- TASK DESCRIPTION -
The records that follow are to be transcribed exactly.
· · · ·
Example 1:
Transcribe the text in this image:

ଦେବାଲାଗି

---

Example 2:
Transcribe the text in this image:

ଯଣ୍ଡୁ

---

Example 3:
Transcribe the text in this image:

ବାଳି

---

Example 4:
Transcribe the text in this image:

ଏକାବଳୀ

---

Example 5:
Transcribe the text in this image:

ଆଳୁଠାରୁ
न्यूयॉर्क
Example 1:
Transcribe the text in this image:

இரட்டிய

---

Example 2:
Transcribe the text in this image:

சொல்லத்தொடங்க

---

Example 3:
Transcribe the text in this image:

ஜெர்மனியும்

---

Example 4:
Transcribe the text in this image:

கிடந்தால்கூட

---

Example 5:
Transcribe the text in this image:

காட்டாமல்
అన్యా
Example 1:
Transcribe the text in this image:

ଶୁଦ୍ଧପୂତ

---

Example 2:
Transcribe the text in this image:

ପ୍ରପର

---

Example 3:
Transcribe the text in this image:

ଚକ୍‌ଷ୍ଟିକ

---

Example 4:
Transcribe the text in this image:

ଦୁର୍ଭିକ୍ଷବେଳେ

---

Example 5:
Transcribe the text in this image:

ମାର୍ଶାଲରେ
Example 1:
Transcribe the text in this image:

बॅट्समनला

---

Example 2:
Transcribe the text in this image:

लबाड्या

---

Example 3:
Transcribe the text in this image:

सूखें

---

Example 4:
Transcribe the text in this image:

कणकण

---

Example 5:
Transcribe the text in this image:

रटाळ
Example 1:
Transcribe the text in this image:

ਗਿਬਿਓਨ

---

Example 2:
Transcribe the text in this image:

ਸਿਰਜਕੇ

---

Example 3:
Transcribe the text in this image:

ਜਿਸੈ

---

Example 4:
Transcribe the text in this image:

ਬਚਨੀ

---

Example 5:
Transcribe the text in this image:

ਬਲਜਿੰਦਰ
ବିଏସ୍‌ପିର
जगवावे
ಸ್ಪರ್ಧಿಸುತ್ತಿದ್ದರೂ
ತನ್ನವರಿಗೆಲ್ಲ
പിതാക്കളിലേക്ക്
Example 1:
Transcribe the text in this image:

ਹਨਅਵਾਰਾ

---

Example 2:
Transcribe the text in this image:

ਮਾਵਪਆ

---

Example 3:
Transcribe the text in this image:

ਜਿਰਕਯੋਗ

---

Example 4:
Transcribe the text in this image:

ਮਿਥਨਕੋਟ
· · · ·
- OUTPUT BELOW -
Example 1:
Transcribe the text in this image:

ଦେବାଲାଗି

---

Example 2:
Transcribe the text in this image:

ଯଣ୍ଡୁ

---

Example 3:
Transcribe the text in this image:

ବାଳି

---

Example 4:
Transcribe the text in this image:

ଏକାବଳୀ

---

Example 5:
Transcribe the text in this image:

ଆଳୁଠାରୁ
न्यूयॉर्क
Example 1:
Transcribe the text in this image:

இரட்டிய

---

Example 2:
Transcribe the text in this image:

சொல்லத்தொடங்க

---

Example 3:
Transcribe the text in this image:

ஜெர்மனியும்

---

Example 4:
Transcribe the text in this image:

கிடந்தால்கூட

---

Example 5:
Transcribe the text in this image:

காட்டாமல்
అన్యా
Example 1:
Transcribe the text in this image:

ଶୁଦ୍ଧପୂତ

---

Example 2:
Transcribe the text in this image:

ପ୍ରପର

---

Example 3:
Transcribe the text in this image:

ଚକ୍‌ଷ୍ଟିକ

---

Example 4:
Transcribe the text in this image:

ଦୁର୍ଭିକ୍ଷବେଳେ

---

Example 5:
Transcribe the text in this image:

ମାର୍ଶାଲରେ
Example 1:
Transcribe the text in this image:

बॅट्समनला

---

Example 2:
Transcribe the text in this image:

लबाड्या

---

Example 3:
Transcribe the text in this image:

सूखें

---

Example 4:
Transcribe the text in this image:

कणकण

---

Example 5:
Transcribe the text in this image:

रटाळ
Example 1:
Transcribe the text in this image:

ਗਿਬਿਓਨ

---

Example 2:
Transcribe the text in this image:

ਸਿਰਜਕੇ

---

Example 3:
Transcribe the text in this image:

ਜਿਸੈ

---

Example 4:
Transcribe the text in this image:

ਬਚਨੀ

---

Example 5:
Transcribe the text in this image:

ਬਲਜਿੰਦਰ
ବିଏସ୍‌ପିର
जगवावे
ಸ್ಪರ್ಧಿಸುತ್ತಿದ್ದರೂ
ತನ್ನವರಿಗೆಲ್ಲ
പിതാക്കളിലേക്ക്
Example 1:
Transcribe the text in this image:

ਹਨਅਵਾਰਾ

---

Example 2:
Transcribe the text in this image:

ਮਾਵਪਆ

---

Example 3:
Transcribe the text in this image:

ਜਿਰਕਯੋਗ

---

Example 4:
Transcribe the text in this image:

ਮਿਥਨਕੋਟ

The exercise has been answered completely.